Passage for review:
□ □ □ □ □ □ □
FINDINGS AND DISCUSSION
In this section, the results of using five different indices that have been applied on the two datasets are discussed first and later the results of the classification of the water quality using machine learning algorithms are analyzed in detail.
Analysis of water quality indices
All indices generally showed that the Dataset 1 has ‘Poor’, ‘Unsuitable’ or ‘Unfit for Drinking’ water quality status. Figure 4 shows the water quality indices calculated using the five methods for Dataset 1. Here, the five months of 2019 and the respective count of water quality classes for each sample in these months are displayed. It can be seen that the WAWQI calculated for the month of October shows that the water quality mostly lies in ‘Excellent’ class while quality is ‘Unfit’ for the months of November and December. The CCME-WQI for Dataset 1 lies in the ‘Poor’ category for all five months. For NSF-WQI, the water quality varies from ‘Poor’ to ‘Excellent’ in the month of December while in other months the water quality remains ‘Poor’. OWQI calculated for the Dataset 1 classified all the water samples collected as ‘Very Poor’. This result shows that, like other indices, the outcome is mostly the same. However, to calculate these indices, some parameters had to be excluded, for example to calculate the OWQI, two parameters namely ‘conductivity’ and ‘Tur’ were ignored as the OWQI has no SI range for these parameters as seen in Table 5. Using only four parameters may have an impact on the information obtained from this index. For MOI, the samples were mostly categorized as ‘Totally Unsuitable’ for the months of October to December.
□ □ □ □ □ □ □
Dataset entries
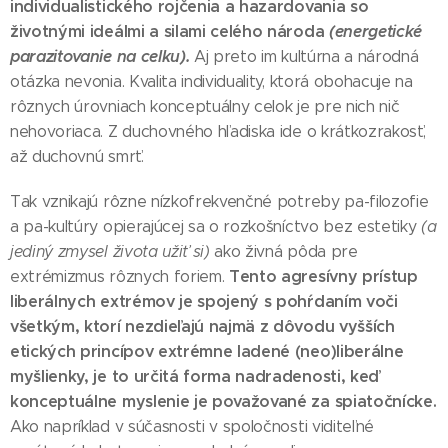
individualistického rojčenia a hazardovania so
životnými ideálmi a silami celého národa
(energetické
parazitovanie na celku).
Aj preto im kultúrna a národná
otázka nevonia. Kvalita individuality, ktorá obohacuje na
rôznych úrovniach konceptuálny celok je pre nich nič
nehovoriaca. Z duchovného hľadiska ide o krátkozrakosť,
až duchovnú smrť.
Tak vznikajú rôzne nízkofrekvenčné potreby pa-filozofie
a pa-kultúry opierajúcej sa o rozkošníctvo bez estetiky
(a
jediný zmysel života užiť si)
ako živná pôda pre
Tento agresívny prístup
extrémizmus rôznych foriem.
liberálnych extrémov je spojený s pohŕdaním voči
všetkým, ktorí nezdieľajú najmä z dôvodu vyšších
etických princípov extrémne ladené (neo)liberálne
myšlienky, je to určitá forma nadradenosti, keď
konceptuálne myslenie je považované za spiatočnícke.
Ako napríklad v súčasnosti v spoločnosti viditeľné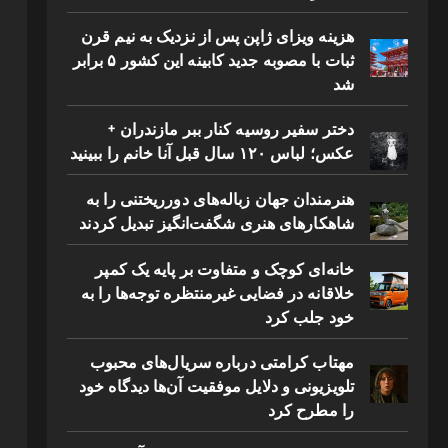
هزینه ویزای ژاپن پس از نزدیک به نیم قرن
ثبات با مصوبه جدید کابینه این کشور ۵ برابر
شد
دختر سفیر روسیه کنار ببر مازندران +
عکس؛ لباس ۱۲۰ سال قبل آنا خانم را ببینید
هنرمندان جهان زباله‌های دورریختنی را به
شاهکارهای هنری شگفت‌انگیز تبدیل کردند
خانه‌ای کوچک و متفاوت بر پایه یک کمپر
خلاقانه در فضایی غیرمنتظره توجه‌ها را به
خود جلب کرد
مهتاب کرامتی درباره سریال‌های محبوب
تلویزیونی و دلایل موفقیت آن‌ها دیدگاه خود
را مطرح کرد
□ □ □ □ □ □ □
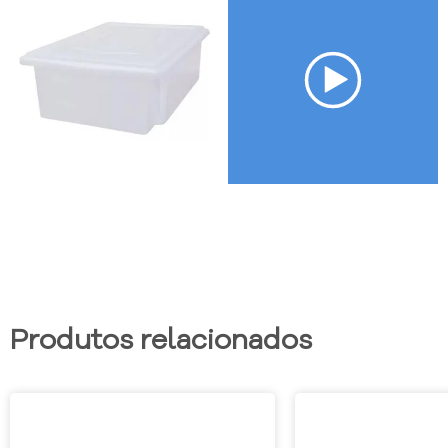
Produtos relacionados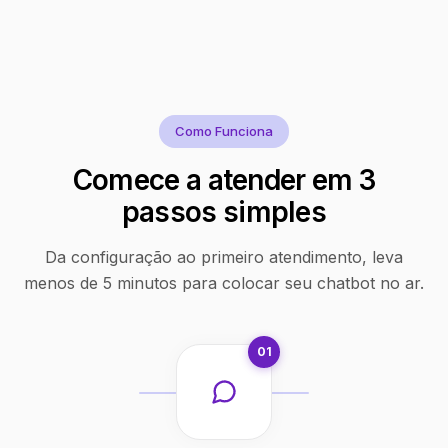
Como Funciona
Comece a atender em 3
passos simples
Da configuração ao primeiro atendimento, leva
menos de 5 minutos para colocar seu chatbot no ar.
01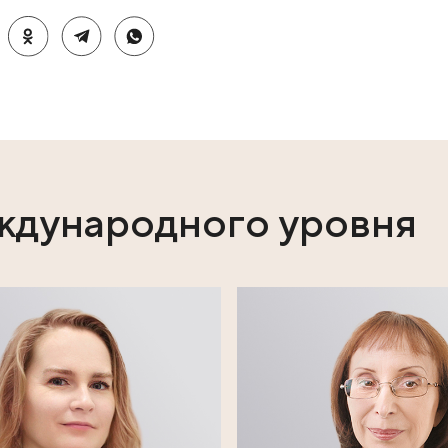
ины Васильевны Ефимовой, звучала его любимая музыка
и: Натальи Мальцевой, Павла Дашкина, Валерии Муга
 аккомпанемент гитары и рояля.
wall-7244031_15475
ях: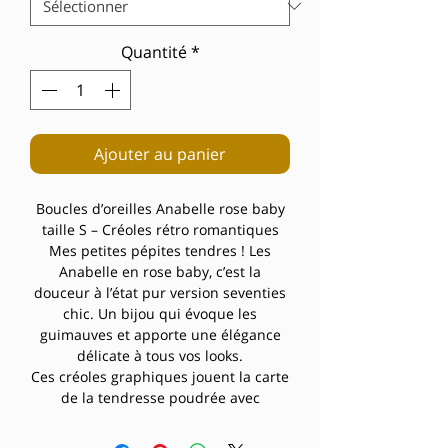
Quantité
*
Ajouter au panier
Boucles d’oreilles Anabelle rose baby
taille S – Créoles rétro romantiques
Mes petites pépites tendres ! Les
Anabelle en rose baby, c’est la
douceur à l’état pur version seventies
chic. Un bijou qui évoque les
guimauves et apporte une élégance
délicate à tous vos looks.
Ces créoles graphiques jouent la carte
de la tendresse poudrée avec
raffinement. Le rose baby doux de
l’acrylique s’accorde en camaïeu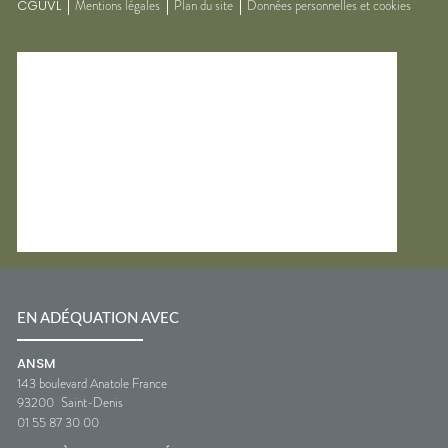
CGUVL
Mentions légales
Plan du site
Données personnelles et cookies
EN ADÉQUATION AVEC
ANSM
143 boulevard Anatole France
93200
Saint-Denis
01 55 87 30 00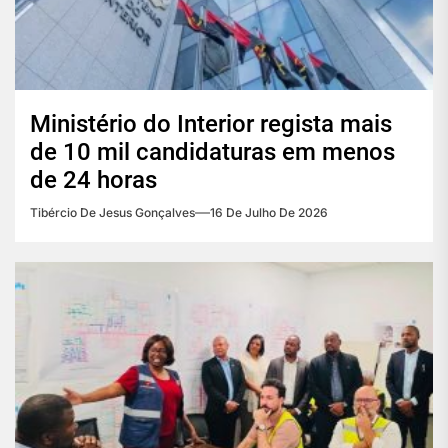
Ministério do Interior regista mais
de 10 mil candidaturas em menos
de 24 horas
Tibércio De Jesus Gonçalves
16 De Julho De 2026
□ □ □ □ □ □ □
Exercise requirements:
A - Using the water quality findings above, say whether each statement agrees with the text, answering yes or no and quoting the words that decide it: (i) The CCME-WQI placed Dataset 1 in the 'Poor' category in every one of the five months. (ii) Conductivity and Tur were among the parameters used to calculate the OWQI. (iii) The WAWQI showed water quality mostly in the 'Excellent' class for November.
B - Pick up the water quality findings after their last sentence and keep writing.

Responses per task:
A -
(i) Yes: "The CCME-WQI for Dataset 1 lies in the ‘Poor’ category for all five months."
(ii) No: "two parameters namely ‘conductivity’ and ‘Tur’ were ignored"
(iii) No: "quality is ‘Unfit’ for the months of November and December."

B -
The water quality for Dataset 2 can be seen in Figure 5. Here, the WAWQI, categorized the samples as ‘Unfit’ for all the years. The problem identified for the WAWQI is that the WQI values are affected by the addition of the ‘FC’ parameter, which classifies the samples as ‘Unfit for Drinking’. The CCME-WQI for Dataset 2 lies in the ‘Poor’ category for all the years. The drawback of this index is that, for calculating the CCME value, all the samples are used to compute a single value that is assigned to every sample and generates a single CCME-WQI class. NSF-WQI for Dataset 2, mostly falls in the ‘Unclassified’ class. This is the class that was assigned to the samples that do not fall in the ratings range defined by the index. This makes the NSF-WQI not applicable on all types of water samples. OWQI calculated for the Dataset 2 has categorized most of the water samples collected as ‘Very Poor’. Similarly, for MOI, the samples are categorized as ‘Totally Unsuitable’ for all the years.
Figure 6(a) shows the comparison of indices month-wise for Dataset 1. The X-axis in Figure 6(a) represents the months, whereas the classes ‘Excellent’, ‘Good’ etc. are assigned numerical values in Y-axis so these can be compared to the five indices and month-wise changes could be observed. Here, it can be seen that the indices mostly lie in the 4–5 range, which represents the ‘Poor’ or ‘Unfit’ class. Therefore, giving a classification of Poor water quality for the Rawal lake. Moreover, it can also be observed that the results computed for Dataset 1 with NSF-WQI and WAWQI are the same throughout the months of June to December. Similarly, CCME-WQI and OWQI show the same classification for the water quality of Rawal lake. Moreover, for Dataset 2 the water quality either belonged to class 4 or 5 that represents the ‘Poor’ or ‘Unfit’ category, as seen in Figure 6(b). Some samples are unclassified as they did not fall under the range specified by the respective WQI used and are represented with a 10 scale in the Figure 6(b). Here, it can be observed that the CCME-WQI, MOI and WAWQI have assigned a similar classification to Rawal lake throughout the years.
(a) Comparison of indices over months June 2019 to December 2019 (Dataset 1), where Y-axis represents the class 0–5 for each index and X-axis represent the months. (b) Comparison of indices over years 2012–2019 (Dataset 2), where the Y-axis represents the class 0–5 for each index and the X-axis represents the years.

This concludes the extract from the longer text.